Material supplied START

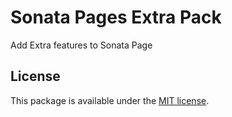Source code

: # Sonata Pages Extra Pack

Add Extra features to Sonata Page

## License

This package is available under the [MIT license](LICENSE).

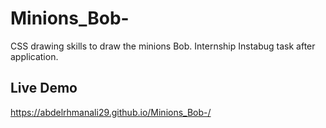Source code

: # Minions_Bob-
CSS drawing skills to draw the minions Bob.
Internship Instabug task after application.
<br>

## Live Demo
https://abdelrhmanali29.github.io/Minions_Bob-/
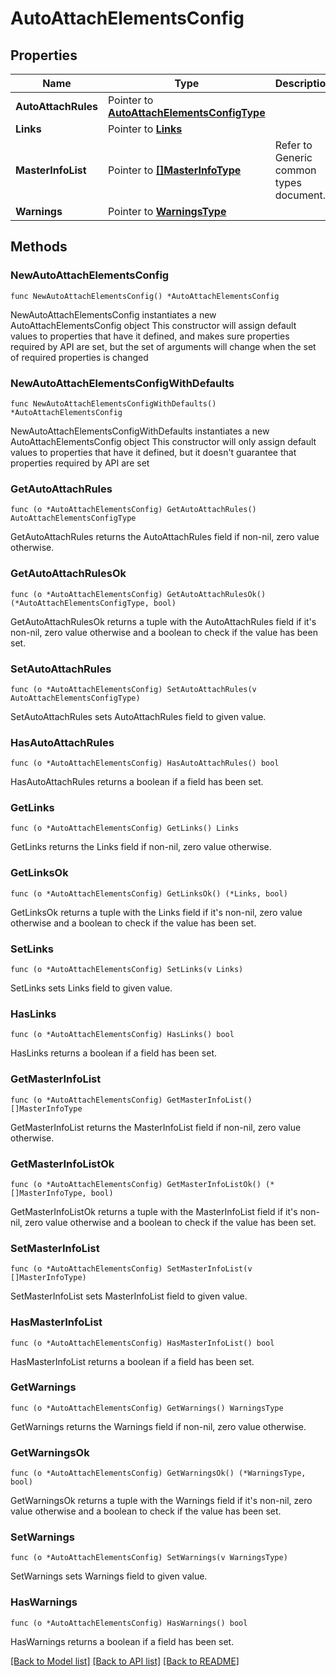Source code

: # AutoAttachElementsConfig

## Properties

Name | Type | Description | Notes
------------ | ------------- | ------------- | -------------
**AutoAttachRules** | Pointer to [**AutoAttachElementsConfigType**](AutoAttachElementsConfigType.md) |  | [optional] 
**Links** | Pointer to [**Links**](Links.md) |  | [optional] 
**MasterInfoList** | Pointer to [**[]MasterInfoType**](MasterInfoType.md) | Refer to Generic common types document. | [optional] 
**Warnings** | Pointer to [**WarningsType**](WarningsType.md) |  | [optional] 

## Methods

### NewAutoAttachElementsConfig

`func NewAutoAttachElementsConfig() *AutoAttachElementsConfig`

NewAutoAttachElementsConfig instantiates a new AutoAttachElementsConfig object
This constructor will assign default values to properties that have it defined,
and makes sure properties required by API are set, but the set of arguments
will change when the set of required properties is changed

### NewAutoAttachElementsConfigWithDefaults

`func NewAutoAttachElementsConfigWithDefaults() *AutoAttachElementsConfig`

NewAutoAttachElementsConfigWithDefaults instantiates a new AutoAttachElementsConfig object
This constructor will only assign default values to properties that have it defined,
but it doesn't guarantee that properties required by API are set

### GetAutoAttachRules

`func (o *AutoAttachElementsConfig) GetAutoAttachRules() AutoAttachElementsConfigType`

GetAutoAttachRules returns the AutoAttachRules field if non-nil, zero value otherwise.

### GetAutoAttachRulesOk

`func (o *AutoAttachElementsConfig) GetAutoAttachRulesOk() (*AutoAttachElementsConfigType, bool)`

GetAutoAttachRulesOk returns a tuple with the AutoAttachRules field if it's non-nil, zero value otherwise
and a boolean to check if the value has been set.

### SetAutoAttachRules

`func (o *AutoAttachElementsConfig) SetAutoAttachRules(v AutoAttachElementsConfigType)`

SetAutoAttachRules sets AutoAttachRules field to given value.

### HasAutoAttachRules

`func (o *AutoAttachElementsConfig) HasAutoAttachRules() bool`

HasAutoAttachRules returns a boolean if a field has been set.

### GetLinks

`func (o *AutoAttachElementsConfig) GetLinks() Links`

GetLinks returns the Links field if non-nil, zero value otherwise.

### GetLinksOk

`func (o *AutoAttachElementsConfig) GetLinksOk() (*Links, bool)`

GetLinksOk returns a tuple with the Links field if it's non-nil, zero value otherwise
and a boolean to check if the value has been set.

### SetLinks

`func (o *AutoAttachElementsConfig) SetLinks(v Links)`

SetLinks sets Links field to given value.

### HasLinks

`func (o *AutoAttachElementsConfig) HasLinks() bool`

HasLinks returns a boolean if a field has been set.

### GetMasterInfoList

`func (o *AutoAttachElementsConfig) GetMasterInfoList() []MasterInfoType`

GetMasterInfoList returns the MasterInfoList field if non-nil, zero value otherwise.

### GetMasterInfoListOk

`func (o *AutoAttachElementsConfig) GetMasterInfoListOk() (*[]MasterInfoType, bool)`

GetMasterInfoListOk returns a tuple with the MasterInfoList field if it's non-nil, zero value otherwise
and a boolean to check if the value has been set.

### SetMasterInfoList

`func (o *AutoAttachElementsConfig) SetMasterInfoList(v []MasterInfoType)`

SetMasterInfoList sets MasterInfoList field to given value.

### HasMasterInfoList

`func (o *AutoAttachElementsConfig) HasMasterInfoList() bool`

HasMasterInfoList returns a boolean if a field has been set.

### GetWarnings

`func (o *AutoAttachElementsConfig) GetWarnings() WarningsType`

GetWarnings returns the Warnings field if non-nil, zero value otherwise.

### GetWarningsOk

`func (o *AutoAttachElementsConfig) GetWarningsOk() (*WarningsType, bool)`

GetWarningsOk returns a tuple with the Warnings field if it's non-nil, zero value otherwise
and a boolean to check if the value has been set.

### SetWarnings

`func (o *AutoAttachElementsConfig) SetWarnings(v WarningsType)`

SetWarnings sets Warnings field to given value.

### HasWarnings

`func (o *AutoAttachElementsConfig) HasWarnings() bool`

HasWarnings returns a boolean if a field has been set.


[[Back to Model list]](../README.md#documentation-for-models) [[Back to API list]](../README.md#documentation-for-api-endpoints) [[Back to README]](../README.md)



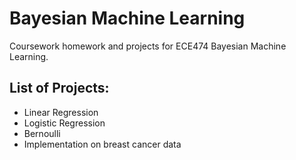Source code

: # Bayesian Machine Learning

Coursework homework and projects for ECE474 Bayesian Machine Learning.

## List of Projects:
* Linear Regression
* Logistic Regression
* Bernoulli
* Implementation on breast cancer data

Material supplied END

> [About this task]: Your output is the lines from the top of the entries through the line containing "This constructor will assign", exactly as they stand. No pictures belong in it.

> [Task output]:
Source code

: # Sonata Pages Extra Pack

Add Extra features to Sonata Page

## License

This package is available under the [MIT license](LICENSE).

Source code

: # Minions_Bob-
CSS drawing skills to draw the minions Bob.
Internship Instabug task after application.
<br>

## Live Demo
https://abdelrhmanali29.github.io/Minions_Bob-/
Source code

: # AutoAttachElementsConfig

## Properties

Name | Type | Description | Notes
------------ | ------------- | ------------- | -------------
**AutoAttachRules** | Pointer to [**AutoAttachElementsConfigType**](AutoAttachElementsConfigType.md) |  | [optional] 
**Links** | Pointer to [**Links**](Links.md) |  | [optional] 
**MasterInfoList** | Pointer to [**[]MasterInfoType**](MasterInfoType.md) | Refer to Generic common types document. | [optional] 
**Warnings** | Pointer to [**WarningsType**](WarningsType.md) |  | [optional] 

## Methods

### NewAutoAttachElementsConfig

`func NewAutoAttachElementsConfig() *AutoAttachElementsConfig`

NewAutoAttachElementsConfig instantiates a new AutoAttachElementsConfig object
This constructor will assign default values to properties that have it defined,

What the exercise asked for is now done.